NHK『どすこい!夢の大相撲』紺野美沙子の熱すぎる相撲愛と「AI夢の対決」の可能性
#大相撲 #熱血!”文化系”スポーツ部
まさに夏の夜の夢。9日放送の『どすこい!夢の大相撲 ~令和元年 AI場所~』(NHK総合)は、NHKの進取の精神を感じさせてくれる良企画だった。
大相撲史に名を刻む横綱同士が対戦したら、いったい勝つのは誰なのか? という妄想は相撲ファンなら誰もが一度は通る道。そんな夢の企画を、NHKが誇るアーカイブを十二分に生かし、日本IBMの技術協力のもと、筑波大学の体育系准教授までもが監修にあたり、日本相撲協会の生き字引ともいうべき親方の考察とともに再現していく。
具体的には、映像記録がしっかりと残る第44代横綱・栃錦以降の29人の横綱の中から、チームごとにドラフト形式で3人を選出。先鋒・中堅・大将に分かれ、それぞれの現役時代のデータをもとにAIによって勝敗を決していく内容だ。
歓声や行司の声などがもっとあれば、臨場感を足せるのでは? と思わないでもなかったが、AI相撲自体は思いのほか見応え十分。土俵際の逆転劇では思わず「おぉ!」と声が漏れてしまう場面もあった。
ネット上での評価を散見すると、「勝敗の結果に納得がいかない」と憤る声も少なくないが、この手の企画では避けようのない議論。本稿ではもっと別な点から、今回の企画の意義深い点を振り返っておきたい。とにもかくにも良かったのは人選。それは選ばれた「9人の横綱たち」ではなく、その横綱を選ぶ演者たちのこと。
「博識部屋」は、相撲ファン歴約半世紀の2人、紺野美沙子とやくみつる。
「小町部屋」は、若手&スー女代表格ともいえる市川紗椰と山根千佳。
「爆笑部屋」は、相撲ネタでの露出も多い芸人枠、キンボシ西田淳裕とはなわ。
そして、解説役であり、ナビゲーター役を務めたのが江戸時代からの相撲を見続けてきたであろうデーモン閣下(実際に閣下は、今回の番組企画では扱いきれない「映像がない時代の横綱」を解説するコーナーも任されていた。さすがNHK、使い方をわかってる)。
いずれも相撲雑誌で連載を持っていたり、大相撲中継にゲストで呼ばれることも多い、芸能界を代表する好角家ばかり。
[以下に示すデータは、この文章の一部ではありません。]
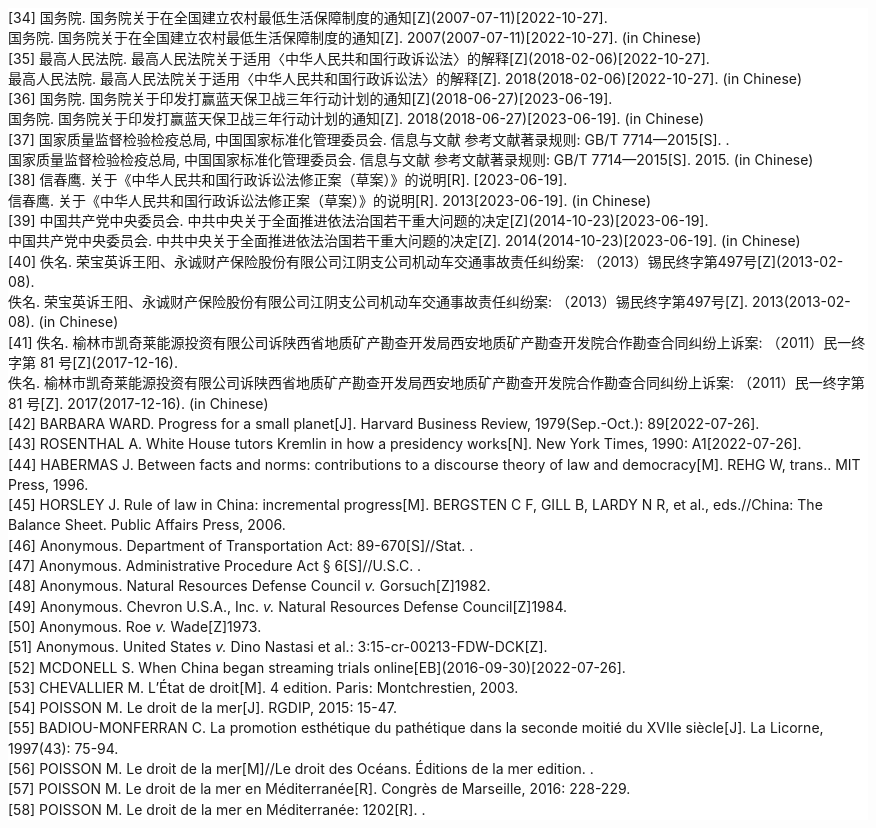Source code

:   </div>
  <div class="csl-entry">[34] 国务院. 国务院关于在全国建立农村最低生活保障制度的通知[Z](2007-07-11)[2022-10-27].
    <div class="csl-block">国务院. 国务院关于在全国建立农村最低生活保障制度的通知[Z]. 2007(2007-07-11)[2022-10-27]. (in Chinese)</div>
  </div>
  <div class="csl-entry">[35] 最高人民法院. 最高人民法院关于适用〈中华人民共和国行政诉讼法〉的解释[Z](2018-02-06)[2022-10-27].
    <div class="csl-block">最高人民法院. 最高人民法院关于适用〈中华人民共和国行政诉讼法〉的解释[Z]. 2018(2018-02-06)[2022-10-27]. (in Chinese)</div>
  </div>
  <div class="csl-entry">[36] 国务院. 国务院关于印发打赢蓝天保卫战三年行动计划的通知[Z](2018-06-27)[2023-06-19].
    <div class="csl-block">国务院. 国务院关于印发打赢蓝天保卫战三年行动计划的通知[Z]. 2018(2018-06-27)[2023-06-19]. (in Chinese)</div>
  </div>
  <div class="csl-entry">[37] 国家质量监督检验检疫总局, 中国国家标准化管理委员会. 信息与文献 参考文献著录规则: GB/T 7714—2015[S]. .
    <div class="csl-block">国家质量监督检验检疫总局, 中国国家标准化管理委员会. 信息与文献 参考文献著录规则: GB/T 7714—2015[S]. 2015. (in Chinese)</div>
  </div>
  <div class="csl-entry">[38] 信春鹰. 关于《中华人民共和国行政诉讼法修正案（草案）》的说明[R]. [2023-06-19].
    <div class="csl-block">信春鹰. 关于《中华人民共和国行政诉讼法修正案（草案）》的说明[R]. 2013[2023-06-19]. (in Chinese)</div>
  </div>
  <div class="csl-entry">[39] 中国共产党中央委员会. 中共中央关于全面推进依法治国若干重大问题的决定[Z](2014-10-23)[2023-06-19].
    <div class="csl-block">中国共产党中央委员会. 中共中央关于全面推进依法治国若干重大问题的决定[Z]. 2014(2014-10-23)[2023-06-19]. (in Chinese)</div>
  </div>
  <div class="csl-entry">[40] 佚名. 荣宝英诉王阳、永诚财产保险股份有限公司江阴支公司机动车交通事故责任纠纷案: （2013）锡民终字第497号[Z](2013-02-08).
    <div class="csl-block">佚名. 荣宝英诉王阳、永诚财产保险股份有限公司江阴支公司机动车交通事故责任纠纷案: （2013）锡民终字第497号[Z]. 2013(2013-02-08). (in Chinese)</div>
  </div>
  <div class="csl-entry">[41] 佚名. 榆林市凯奇莱能源投资有限公司诉陕西省地质矿产勘查开发局西安地质矿产勘查开发院合作勘查合同纠纷上诉案: （2011）民一终字第 81 号[Z](2017-12-16).
    <div class="csl-block">佚名. 榆林市凯奇莱能源投资有限公司诉陕西省地质矿产勘查开发局西安地质矿产勘查开发院合作勘查合同纠纷上诉案: （2011）民一终字第 81 号[Z]. 2017(2017-12-16). (in Chinese)</div>
  </div>
  <div class="csl-entry">[42] BARBARA WARD. Progress for a small planet[J]. Harvard Business Review, 1979(Sep.-Oct.): 89[2022-07-26].</div>
  <div class="csl-entry">[43] ROSENTHAL A. White House tutors Kremlin in how a presidency works[N]. New York Times, 1990: A1[2022-07-26].</div>
  <div class="csl-entry">[44] HABERMAS J. Between facts and norms: contributions to a discourse theory of law and democracy[M]. REHG W, trans.. MIT Press, 1996.</div>
  <div class="csl-entry">[45] HORSLEY J. Rule of law in China: incremental progress[M]. BERGSTEN C F, GILL B, LARDY N R, et al., eds.//China: The Balance Sheet. Public Affairs Press, 2006.</div>
  <div class="csl-entry">[46] Anonymous. Department of Transportation Act: 89-670[S]//Stat. .</div>
  <div class="csl-entry">[47] Anonymous. Administrative Procedure Act § 6[S]//U.S.C. .</div>
  <div class="csl-entry">[48] Anonymous. Natural Resources Defense Council <i>v.</i> Gorsuch[Z]1982.</div>
  <div class="csl-entry">[49] Anonymous. Chevron U.S.A., Inc. <i>v.</i> Natural Resources Defense Council[Z]1984.</div>
  <div class="csl-entry">[50] Anonymous. Roe <i>v.</i> Wade[Z]1973.</div>
  <div class="csl-entry">[51] Anonymous. United States <i>v.</i> Dino Nastasi et al.: 3:15-cr-00213-FDW-DCK[Z].</div>
  <div class="csl-entry">[52] MCDONELL S. When China began streaming trials online[EB](2016-09-30)[2022-07-26].</div>
  <div class="csl-entry">[53] CHEVALLIER M. L’État de droit[M]. 4 edition. Paris: Montchrestien, 2003.</div>
  <div class="csl-entry">[54] POISSON M. Le droit de la mer[J]. RGDIP, 2015: 15-47.</div>
  <div class="csl-entry">[55] BADIOU-MONFERRAN C. La promotion esthétique du pathétique dans la seconde moitié du XVIIe siècle[J]. La Licorne, 1997(43): 75-94.</div>
  <div class="csl-entry">[56] POISSON M. Le droit de la mer[M]//Le droit des Océans. Éditions de la mer edition. .</div>
  <div class="csl-entry">[57] POISSON M. Le droit de la mer en Méditerranée[R]. Congrès de Marseille, 2016: 228-229.</div>
  <div class="csl-entry">[58] POISSON M. Le droit de la mer en Méditerranée: 1202[R]. .</div>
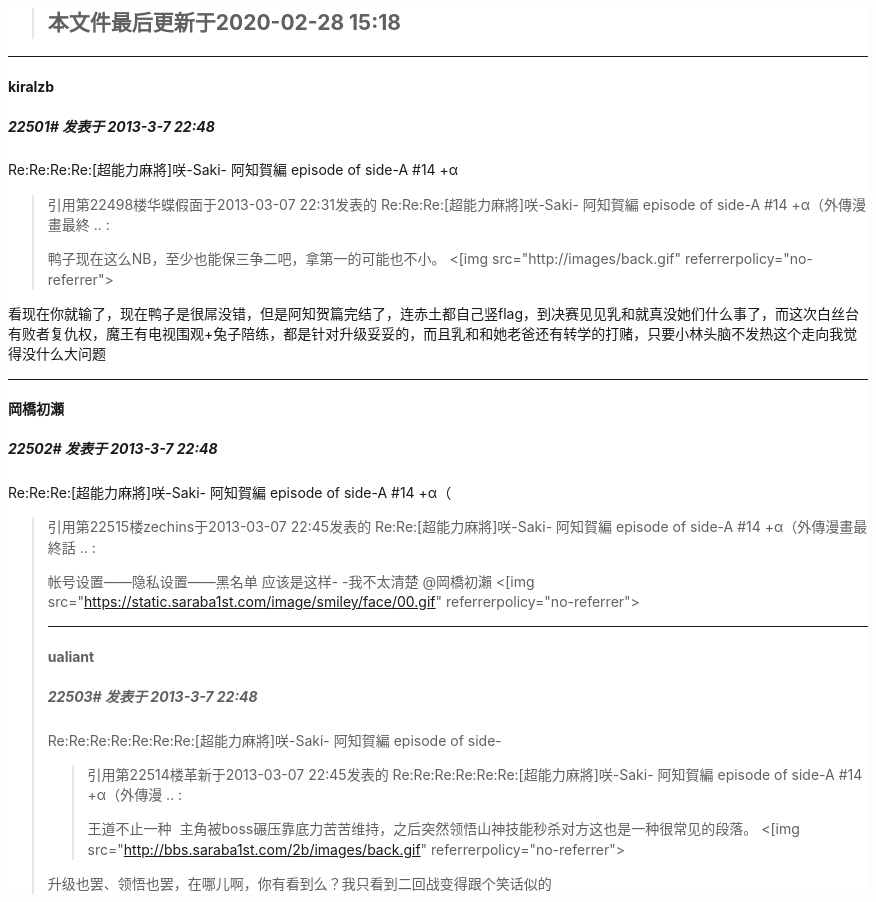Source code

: > ## **本文件最后更新于2020-02-28 15:18** 



-----

####  kiralzb  
##### 22501#       发表于 2013-3-7 22:48

Re:Re:Re:Re:[超能力麻將]咲-Saki- 阿知賀編 episode of side-A #14 +α


<blockquote>引用第22498楼华蝶假面于2013-03-07 22:31发表的 Re:Re:Re:[超能力麻將]咲-Saki- 阿知賀編 episode of side-A #14 +α（外傳漫畫最終 .. :

鸭子现在这么NB，至少也能保三争二吧，拿第一的可能也不小。 <[img src="http://images/back.gif" referrerpolicy="no-referrer"></blockquote>看现在你就输了，现在鸭子是很屌没错，但是阿知贺篇完结了，连赤土都自己竖flag，到决赛见见乳和就真没她们什么事了，而这次白丝台有败者复仇权，魔王有电视围观+兔子陪练，都是针对升级妥妥的，而且乳和和她老爸还有转学的打赌，只要小林头脑不发热这个走向我觉得没什么大问题







-----

####  岡橋初瀬  
##### 22502#       发表于 2013-3-7 22:48

Re:Re:Re:[超能力麻將]咲-Saki- 阿知賀編 episode of side-A #14 +α（


<blockquote>引用第22515楼zechins于2013-03-07 22:45发表的 Re:Re:[超能力麻將]咲-Saki- 阿知賀編 episode of side-A #14 +α（外傳漫畫最終話 .. :

帐号设置——隐私设置——黑名单
应该是这样- -我不太清楚 
@岡橋初瀨 <[img src="https://static.saraba1st.com/image/smiley/face/00.gif" referrerpolicy="no-referrer">







-----

####  ualiant  
##### 22503#       发表于 2013-3-7 22:48

Re:Re:Re:Re:Re:Re:Re:[超能力麻將]咲-Saki- 阿知賀編 episode of side-


<blockquote>引用第22514楼革新于2013-03-07 22:45发表的 Re:Re:Re:Re:Re:Re:[超能力麻將]咲-Saki- 阿知賀編 episode of side-A #14 +α（外傳漫 .. : 

王道不止一种  主角被boss碾压靠底力苦苦维持，之后突然领悟山神技能秒杀对方这也是一种很常见的段落。 <[img src="http://bbs.saraba1st.com/2b/images/back.gif" referrerpolicy="no-referrer"> </blockquote>
升级也罢、领悟也罢，在哪儿啊，你有看到么？我只看到二回战变得跟个笑话似的


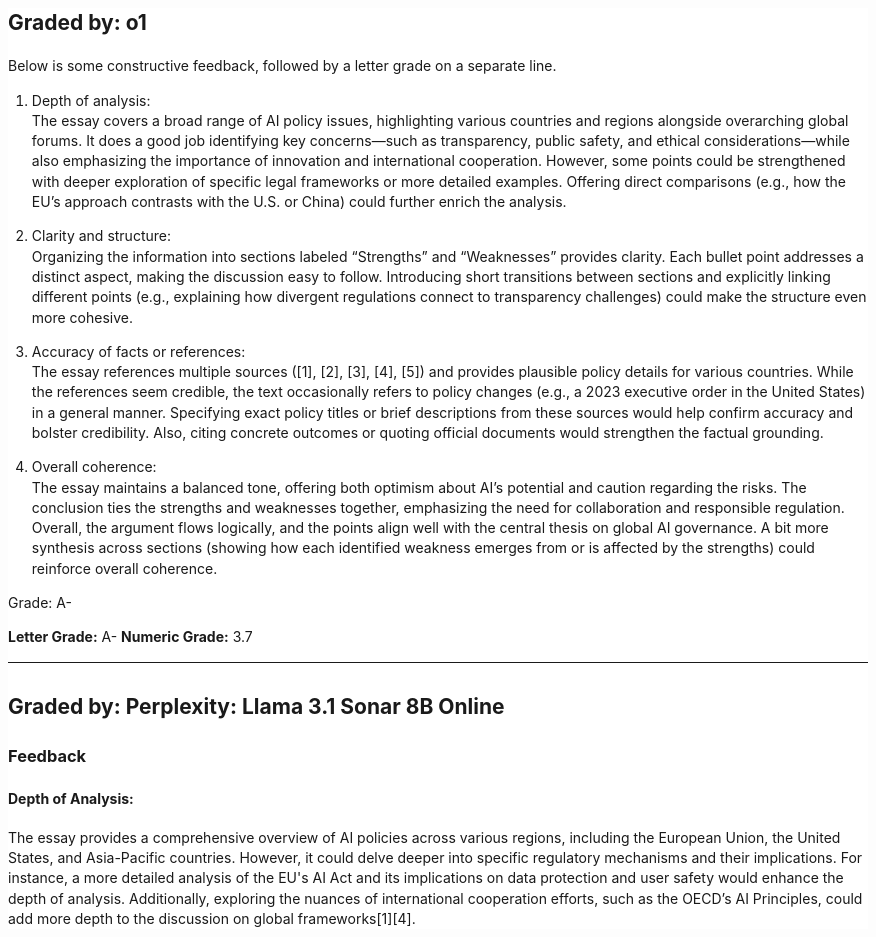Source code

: ## Graded by: o1

Below is some constructive feedback, followed by a letter grade on a separate line.

1) Depth of analysis:  
The essay covers a broad range of AI policy issues, highlighting various countries and regions alongside overarching global forums. It does a good job identifying key concerns—such as transparency, public safety, and ethical considerations—while also emphasizing the importance of innovation and international cooperation. However, some points could be strengthened with deeper exploration of specific legal frameworks or more detailed examples. Offering direct comparisons (e.g., how the EU’s approach contrasts with the U.S. or China) could further enrich the analysis.

2) Clarity and structure:  
Organizing the information into sections labeled “Strengths” and “Weaknesses” provides clarity. Each bullet point addresses a distinct aspect, making the discussion easy to follow. Introducing short transitions between sections and explicitly linking different points (e.g., explaining how divergent regulations connect to transparency challenges) could make the structure even more cohesive.

3) Accuracy of facts or references:  
The essay references multiple sources ([1], [2], [3], [4], [5]) and provides plausible policy details for various countries. While the references seem credible, the text occasionally refers to policy changes (e.g., a 2023 executive order in the United States) in a general manner. Specifying exact policy titles or brief descriptions from these sources would help confirm accuracy and bolster credibility. Also, citing concrete outcomes or quoting official documents would strengthen the factual grounding.

4) Overall coherence:  
The essay maintains a balanced tone, offering both optimism about AI’s potential and caution regarding the risks. The conclusion ties the strengths and weaknesses together, emphasizing the need for collaboration and responsible regulation. Overall, the argument flows logically, and the points align well with the central thesis on global AI governance. A bit more synthesis across sections (showing how each identified weakness emerges from or is affected by the strengths) could reinforce overall coherence.

Grade: A-

**Letter Grade:** A-
**Numeric Grade:** 3.7

---

## Graded by: Perplexity: Llama 3.1 Sonar 8B Online

### Feedback

#### Depth of Analysis:
The essay provides a comprehensive overview of AI policies across various regions, including the European Union, the United States, and Asia-Pacific countries. However, it could delve deeper into specific regulatory mechanisms and their implications. For instance, a more detailed analysis of the EU's AI Act and its implications on data protection and user safety would enhance the depth of analysis. Additionally, exploring the nuances of international cooperation efforts, such as the OECD’s AI Principles, could add more depth to the discussion on global frameworks[1][4].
また、上記3つの部屋がどの横綱を選ぶのか、という「横綱ドラフト」でアナウンスを務めたのは、TBSが毎年中継する『プロ野球ドラフト会議』でアナウンスを務める関野浩之。この配役も素晴らしかった。
民放がこの手の企画に手を出したのならば必ずブッキングされたであろう、ジャニーズ枠も旬な芸人枠も一切ゼロ。好角家しかいないのだから、あとはその愛と熱量を楽しめばいいだけ。むしろその「異様な熱」こそがおかしみを生むのだ。
象徴的だったのが紺野美沙子の存在感だった。というのも、番組冒頭からひとりで勝手に泣きだす始末。「どうしたの?」と心配するほかの出演者たちに「だって、この力士が(AIででも)復活したら泣いちゃう!」と切り返して、出足のよさを見せつけていた。
それ以外にも、唐突に「大鵬ぉー!」と掛け声をかけたかと思えば、「大鵬が2番続けて負けるなんて。もう、(投げる)座布団1枚も残ってないですよ」と粋なコメントで憤って見せたりと、紺野の独り舞台ならぬ独り相撲状態。喜怒哀楽が激しすぎて、それが妙な色気に感じてしまう場面もあった。